— start Raw records —

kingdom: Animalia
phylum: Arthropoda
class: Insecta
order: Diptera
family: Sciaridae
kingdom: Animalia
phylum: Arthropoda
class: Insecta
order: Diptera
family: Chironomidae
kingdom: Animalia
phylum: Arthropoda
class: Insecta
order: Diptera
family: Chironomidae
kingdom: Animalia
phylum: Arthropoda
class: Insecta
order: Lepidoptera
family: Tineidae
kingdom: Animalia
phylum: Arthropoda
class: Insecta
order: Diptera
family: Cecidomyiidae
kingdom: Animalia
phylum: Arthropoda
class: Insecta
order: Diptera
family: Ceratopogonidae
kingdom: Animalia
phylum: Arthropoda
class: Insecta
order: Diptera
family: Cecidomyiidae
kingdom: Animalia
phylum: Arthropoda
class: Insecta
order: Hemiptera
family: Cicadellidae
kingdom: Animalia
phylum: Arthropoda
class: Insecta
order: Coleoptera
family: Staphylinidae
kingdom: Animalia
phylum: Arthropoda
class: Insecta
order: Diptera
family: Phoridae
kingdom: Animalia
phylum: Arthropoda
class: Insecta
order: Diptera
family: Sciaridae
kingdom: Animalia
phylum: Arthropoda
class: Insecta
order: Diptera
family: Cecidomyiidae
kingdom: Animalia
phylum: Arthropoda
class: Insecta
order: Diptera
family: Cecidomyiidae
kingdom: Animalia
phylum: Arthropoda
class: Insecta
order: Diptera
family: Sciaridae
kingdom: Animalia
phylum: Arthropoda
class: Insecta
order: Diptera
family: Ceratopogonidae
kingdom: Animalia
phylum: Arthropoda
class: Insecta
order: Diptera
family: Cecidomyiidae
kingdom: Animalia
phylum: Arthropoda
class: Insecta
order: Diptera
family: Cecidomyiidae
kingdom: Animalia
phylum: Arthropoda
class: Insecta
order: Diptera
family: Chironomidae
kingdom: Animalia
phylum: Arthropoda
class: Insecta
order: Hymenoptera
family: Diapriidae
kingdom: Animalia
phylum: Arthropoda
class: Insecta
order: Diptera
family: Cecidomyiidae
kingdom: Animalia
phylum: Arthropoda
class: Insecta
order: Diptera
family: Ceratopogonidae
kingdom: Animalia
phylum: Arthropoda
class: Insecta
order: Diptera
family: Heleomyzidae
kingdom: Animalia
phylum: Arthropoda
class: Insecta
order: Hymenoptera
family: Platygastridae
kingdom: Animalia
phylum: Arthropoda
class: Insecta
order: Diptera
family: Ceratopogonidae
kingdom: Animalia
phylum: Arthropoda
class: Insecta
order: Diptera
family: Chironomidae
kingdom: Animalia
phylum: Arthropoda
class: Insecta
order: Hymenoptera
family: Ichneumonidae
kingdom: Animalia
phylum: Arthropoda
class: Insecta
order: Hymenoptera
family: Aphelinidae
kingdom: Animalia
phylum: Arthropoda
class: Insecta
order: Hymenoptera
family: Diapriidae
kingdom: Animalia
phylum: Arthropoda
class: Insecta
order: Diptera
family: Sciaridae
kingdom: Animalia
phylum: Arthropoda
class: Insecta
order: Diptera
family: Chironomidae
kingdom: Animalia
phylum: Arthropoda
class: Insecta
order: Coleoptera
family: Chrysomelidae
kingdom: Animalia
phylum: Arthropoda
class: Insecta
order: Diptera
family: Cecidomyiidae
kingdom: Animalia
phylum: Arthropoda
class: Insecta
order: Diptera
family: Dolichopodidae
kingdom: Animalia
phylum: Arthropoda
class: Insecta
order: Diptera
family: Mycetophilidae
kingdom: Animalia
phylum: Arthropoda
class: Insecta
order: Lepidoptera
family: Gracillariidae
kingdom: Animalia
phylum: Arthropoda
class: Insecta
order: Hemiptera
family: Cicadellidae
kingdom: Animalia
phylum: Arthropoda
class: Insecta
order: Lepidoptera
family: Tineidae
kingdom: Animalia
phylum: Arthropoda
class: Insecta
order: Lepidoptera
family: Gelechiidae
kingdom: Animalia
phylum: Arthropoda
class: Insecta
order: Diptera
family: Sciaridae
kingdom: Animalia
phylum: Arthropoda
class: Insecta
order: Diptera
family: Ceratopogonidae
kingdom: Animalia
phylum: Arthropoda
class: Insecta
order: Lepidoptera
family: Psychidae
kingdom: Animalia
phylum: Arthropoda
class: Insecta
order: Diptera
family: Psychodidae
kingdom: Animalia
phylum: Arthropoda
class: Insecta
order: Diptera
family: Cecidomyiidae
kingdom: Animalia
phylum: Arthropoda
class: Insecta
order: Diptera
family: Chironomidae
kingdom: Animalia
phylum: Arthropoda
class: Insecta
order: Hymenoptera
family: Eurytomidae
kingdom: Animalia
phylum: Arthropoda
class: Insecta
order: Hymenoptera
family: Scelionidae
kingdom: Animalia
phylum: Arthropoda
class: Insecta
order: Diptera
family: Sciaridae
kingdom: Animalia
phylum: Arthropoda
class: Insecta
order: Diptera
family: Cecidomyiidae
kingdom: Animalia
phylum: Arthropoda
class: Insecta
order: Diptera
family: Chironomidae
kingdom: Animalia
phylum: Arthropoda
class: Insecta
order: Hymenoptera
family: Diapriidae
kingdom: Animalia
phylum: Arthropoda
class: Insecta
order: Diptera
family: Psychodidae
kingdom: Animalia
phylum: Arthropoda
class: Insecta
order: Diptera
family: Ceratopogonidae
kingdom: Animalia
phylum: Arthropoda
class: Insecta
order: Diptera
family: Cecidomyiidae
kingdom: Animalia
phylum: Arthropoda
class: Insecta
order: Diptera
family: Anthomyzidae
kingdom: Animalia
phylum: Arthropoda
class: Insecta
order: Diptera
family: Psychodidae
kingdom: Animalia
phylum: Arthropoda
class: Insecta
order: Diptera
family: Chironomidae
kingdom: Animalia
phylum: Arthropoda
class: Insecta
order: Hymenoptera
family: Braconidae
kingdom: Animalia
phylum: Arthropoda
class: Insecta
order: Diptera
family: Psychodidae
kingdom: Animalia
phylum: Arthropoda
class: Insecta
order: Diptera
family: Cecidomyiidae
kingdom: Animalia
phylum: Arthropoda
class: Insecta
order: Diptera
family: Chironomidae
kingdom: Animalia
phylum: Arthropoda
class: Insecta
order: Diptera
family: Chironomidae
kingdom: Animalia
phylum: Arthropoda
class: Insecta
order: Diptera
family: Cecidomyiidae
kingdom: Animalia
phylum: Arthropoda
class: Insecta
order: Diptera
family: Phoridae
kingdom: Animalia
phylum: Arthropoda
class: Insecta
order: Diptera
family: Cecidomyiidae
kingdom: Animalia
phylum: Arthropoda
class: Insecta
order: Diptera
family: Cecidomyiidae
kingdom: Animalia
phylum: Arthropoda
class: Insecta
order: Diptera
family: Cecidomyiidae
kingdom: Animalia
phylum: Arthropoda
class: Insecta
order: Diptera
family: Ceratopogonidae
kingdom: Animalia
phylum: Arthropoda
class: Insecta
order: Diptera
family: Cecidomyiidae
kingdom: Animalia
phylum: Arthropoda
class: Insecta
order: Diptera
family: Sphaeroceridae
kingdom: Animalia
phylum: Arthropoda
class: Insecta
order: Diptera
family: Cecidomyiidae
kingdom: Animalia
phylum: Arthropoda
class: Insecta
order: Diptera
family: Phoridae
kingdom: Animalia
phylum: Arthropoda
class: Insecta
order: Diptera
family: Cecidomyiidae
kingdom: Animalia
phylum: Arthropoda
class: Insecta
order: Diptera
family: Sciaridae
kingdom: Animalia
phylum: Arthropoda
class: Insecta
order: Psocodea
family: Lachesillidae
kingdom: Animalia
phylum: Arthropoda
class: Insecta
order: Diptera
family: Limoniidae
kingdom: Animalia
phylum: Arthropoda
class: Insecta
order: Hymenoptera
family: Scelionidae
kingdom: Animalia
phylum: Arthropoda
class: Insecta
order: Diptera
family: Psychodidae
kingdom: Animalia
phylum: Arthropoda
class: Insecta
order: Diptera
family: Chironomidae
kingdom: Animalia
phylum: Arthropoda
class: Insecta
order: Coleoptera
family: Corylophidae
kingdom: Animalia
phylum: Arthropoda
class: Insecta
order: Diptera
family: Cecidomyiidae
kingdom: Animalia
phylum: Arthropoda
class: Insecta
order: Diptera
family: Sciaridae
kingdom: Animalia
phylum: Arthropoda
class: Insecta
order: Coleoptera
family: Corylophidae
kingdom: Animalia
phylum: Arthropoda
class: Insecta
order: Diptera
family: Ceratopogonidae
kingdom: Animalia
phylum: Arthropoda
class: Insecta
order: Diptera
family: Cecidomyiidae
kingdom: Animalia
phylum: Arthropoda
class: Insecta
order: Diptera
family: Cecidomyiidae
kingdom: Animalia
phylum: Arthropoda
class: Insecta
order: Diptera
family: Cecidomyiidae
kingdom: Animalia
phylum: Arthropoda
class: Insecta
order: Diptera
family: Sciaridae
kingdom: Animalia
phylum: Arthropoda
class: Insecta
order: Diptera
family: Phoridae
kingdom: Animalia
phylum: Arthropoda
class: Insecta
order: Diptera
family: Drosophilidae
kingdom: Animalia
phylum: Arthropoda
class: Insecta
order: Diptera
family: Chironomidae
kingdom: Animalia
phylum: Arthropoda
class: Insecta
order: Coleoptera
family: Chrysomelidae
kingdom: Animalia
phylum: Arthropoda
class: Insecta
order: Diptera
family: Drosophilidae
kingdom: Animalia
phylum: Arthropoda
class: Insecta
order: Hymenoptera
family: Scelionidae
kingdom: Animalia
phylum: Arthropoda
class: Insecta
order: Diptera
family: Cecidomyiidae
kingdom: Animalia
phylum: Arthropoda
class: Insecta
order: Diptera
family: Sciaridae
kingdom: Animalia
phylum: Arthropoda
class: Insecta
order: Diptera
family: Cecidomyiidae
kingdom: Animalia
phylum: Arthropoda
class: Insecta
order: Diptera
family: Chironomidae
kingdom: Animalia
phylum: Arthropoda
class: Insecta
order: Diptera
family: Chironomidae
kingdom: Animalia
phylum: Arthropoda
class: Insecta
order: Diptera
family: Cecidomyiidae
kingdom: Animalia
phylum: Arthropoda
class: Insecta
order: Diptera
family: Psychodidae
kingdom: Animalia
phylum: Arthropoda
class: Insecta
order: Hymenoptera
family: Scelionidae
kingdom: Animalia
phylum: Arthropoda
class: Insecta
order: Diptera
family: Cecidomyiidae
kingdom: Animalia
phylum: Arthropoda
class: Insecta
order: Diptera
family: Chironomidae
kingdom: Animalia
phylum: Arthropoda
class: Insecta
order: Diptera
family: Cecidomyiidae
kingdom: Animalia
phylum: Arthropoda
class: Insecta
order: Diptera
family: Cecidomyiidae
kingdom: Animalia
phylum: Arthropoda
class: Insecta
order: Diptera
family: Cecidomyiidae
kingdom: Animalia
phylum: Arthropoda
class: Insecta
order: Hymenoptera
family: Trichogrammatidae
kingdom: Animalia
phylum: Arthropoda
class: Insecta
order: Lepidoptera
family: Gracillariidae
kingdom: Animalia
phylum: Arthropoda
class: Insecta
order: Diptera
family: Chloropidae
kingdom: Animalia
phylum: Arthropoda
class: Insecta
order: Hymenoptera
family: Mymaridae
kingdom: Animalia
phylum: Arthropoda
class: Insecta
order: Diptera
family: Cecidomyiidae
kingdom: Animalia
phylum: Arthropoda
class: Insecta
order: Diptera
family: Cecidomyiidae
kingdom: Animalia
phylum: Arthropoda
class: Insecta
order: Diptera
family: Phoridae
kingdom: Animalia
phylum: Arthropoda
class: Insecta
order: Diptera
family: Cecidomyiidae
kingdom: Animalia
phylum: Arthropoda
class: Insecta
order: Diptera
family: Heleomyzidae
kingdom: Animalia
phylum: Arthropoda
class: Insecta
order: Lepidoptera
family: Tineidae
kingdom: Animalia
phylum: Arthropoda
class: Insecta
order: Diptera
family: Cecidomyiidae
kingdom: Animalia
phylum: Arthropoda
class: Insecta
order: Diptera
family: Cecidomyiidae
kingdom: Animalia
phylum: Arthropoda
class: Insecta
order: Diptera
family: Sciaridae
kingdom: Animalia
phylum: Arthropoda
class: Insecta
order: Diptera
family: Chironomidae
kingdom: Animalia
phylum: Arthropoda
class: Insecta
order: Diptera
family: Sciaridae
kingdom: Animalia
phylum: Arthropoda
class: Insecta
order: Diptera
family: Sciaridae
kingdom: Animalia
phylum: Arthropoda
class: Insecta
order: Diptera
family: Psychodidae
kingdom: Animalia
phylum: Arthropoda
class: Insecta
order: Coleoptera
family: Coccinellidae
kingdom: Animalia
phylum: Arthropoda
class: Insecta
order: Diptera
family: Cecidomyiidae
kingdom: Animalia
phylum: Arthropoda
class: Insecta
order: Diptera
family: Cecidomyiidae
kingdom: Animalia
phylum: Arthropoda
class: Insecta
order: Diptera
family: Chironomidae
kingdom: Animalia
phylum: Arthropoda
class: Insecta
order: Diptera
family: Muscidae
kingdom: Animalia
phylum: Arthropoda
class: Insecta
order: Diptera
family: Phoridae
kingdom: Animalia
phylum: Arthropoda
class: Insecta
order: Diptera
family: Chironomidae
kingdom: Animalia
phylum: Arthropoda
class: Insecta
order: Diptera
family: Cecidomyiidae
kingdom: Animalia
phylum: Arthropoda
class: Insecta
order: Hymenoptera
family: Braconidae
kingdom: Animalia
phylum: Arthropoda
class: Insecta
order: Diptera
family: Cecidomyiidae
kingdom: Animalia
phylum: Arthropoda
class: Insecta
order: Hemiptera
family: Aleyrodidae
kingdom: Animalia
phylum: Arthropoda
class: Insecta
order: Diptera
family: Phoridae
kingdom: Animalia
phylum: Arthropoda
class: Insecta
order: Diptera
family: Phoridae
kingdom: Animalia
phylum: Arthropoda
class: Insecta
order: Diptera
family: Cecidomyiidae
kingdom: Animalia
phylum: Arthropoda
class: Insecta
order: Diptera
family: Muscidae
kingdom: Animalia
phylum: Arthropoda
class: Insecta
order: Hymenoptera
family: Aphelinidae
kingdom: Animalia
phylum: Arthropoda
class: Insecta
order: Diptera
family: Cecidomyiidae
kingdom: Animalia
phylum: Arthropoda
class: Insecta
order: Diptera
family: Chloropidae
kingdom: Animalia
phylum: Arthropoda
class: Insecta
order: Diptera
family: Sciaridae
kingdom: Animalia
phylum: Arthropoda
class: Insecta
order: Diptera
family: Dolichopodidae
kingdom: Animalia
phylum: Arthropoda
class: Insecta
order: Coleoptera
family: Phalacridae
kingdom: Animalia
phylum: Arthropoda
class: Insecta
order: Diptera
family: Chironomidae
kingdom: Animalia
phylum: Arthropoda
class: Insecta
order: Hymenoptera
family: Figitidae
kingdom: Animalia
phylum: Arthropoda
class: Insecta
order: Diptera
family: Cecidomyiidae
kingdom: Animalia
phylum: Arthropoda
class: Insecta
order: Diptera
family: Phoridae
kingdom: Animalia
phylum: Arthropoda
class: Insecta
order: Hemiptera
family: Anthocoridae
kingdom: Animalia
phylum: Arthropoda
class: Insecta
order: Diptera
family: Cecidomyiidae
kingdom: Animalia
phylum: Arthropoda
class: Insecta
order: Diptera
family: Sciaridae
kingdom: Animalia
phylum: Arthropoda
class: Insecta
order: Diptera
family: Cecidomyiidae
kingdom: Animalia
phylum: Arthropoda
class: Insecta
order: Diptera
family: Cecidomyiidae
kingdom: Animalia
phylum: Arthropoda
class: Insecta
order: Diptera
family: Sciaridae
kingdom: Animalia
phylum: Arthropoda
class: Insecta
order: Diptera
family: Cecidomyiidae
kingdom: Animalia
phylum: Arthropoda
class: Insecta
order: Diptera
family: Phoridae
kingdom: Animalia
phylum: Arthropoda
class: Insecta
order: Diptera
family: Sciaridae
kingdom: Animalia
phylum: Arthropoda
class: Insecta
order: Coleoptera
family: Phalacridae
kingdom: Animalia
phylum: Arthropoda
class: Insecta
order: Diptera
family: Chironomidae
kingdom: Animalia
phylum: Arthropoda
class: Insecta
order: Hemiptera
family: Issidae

— end Raw records —

=== Direction ===
Copy the material above word for word, from its very first line up to and including the line that contains "family: Platygastridae".

=== Solution to this exercise ===
kingdom: Animalia
phylum: Arthropoda
class: Insecta
order: Diptera
family: Sciaridae
kingdom: Animalia
phylum: Arthropoda
class: Insecta
order: Diptera
family: Chironomidae
kingdom: Animalia
phylum: Arthropoda
class: Insecta
order: Diptera
family: Chironomidae
kingdom: Animalia
phylum: Arthropoda
class: Insecta
order: Lepidoptera
family: Tineidae
kingdom: Animalia
phylum: Arthropoda
class: Insecta
order: Diptera
family: Cecidomyiidae
kingdom: Animalia
phylum: Arthropoda
class: Insecta
order: Diptera
family: Ceratopogonidae
kingdom: Animalia
phylum: Arthropoda
class: Insecta
order: Diptera
family: Cecidomyiidae
kingdom: Animalia
phylum: Arthropoda
class: Insecta
order: Hemiptera
family: Cicadellidae
kingdom: Animalia
phylum: Arthropoda
class: Insecta
order: Coleoptera
family: Staphylinidae
kingdom: Animalia
phylum: Arthropoda
class: Insecta
order: Diptera
family: Phoridae
kingdom: Animalia
phylum: Arthropoda
class: Insecta
order: Diptera
family: Sciaridae
kingdom: Animalia
phylum: Arthropoda
class: Insecta
order: Diptera
family: Cecidomyiidae
kingdom: Animalia
phylum: Arthropoda
class: Insecta
order: Diptera
family: Cecidomyiidae
kingdom: Animalia
phylum: Arthropoda
class: Insecta
order: Diptera
family: Sciaridae
kingdom: Animalia
phylum: Arthropoda
class: Insecta
order: Diptera
family: Ceratopogonidae
kingdom: Animalia
phylum: Arthropoda
class: Insecta
order: Diptera
family: Cecidomyiidae
kingdom: Animalia
phylum: Arthropoda
class: Insecta
order: Diptera
family: Cecidomyiidae
kingdom: Animalia
phylum: Arthropoda
class: Insecta
order: Diptera
family: Chironomidae
kingdom: Animalia
phylum: Arthropoda
class: Insecta
order: Hymenoptera
family: Diapriidae
kingdom: Animalia
phylum: Arthropoda
class: Insecta
order: Diptera
family: Cecidomyiidae
kingdom: Animalia
phylum: Arthropoda
class: Insecta
order: Diptera
family: Ceratopogonidae
kingdom: Animalia
phylum: Arthropoda
class: Insecta
order: Diptera
family: Heleomyzidae
kingdom: Animalia
phylum: Arthropoda
class: Insecta
order: Hymenoptera
family: Platygastridae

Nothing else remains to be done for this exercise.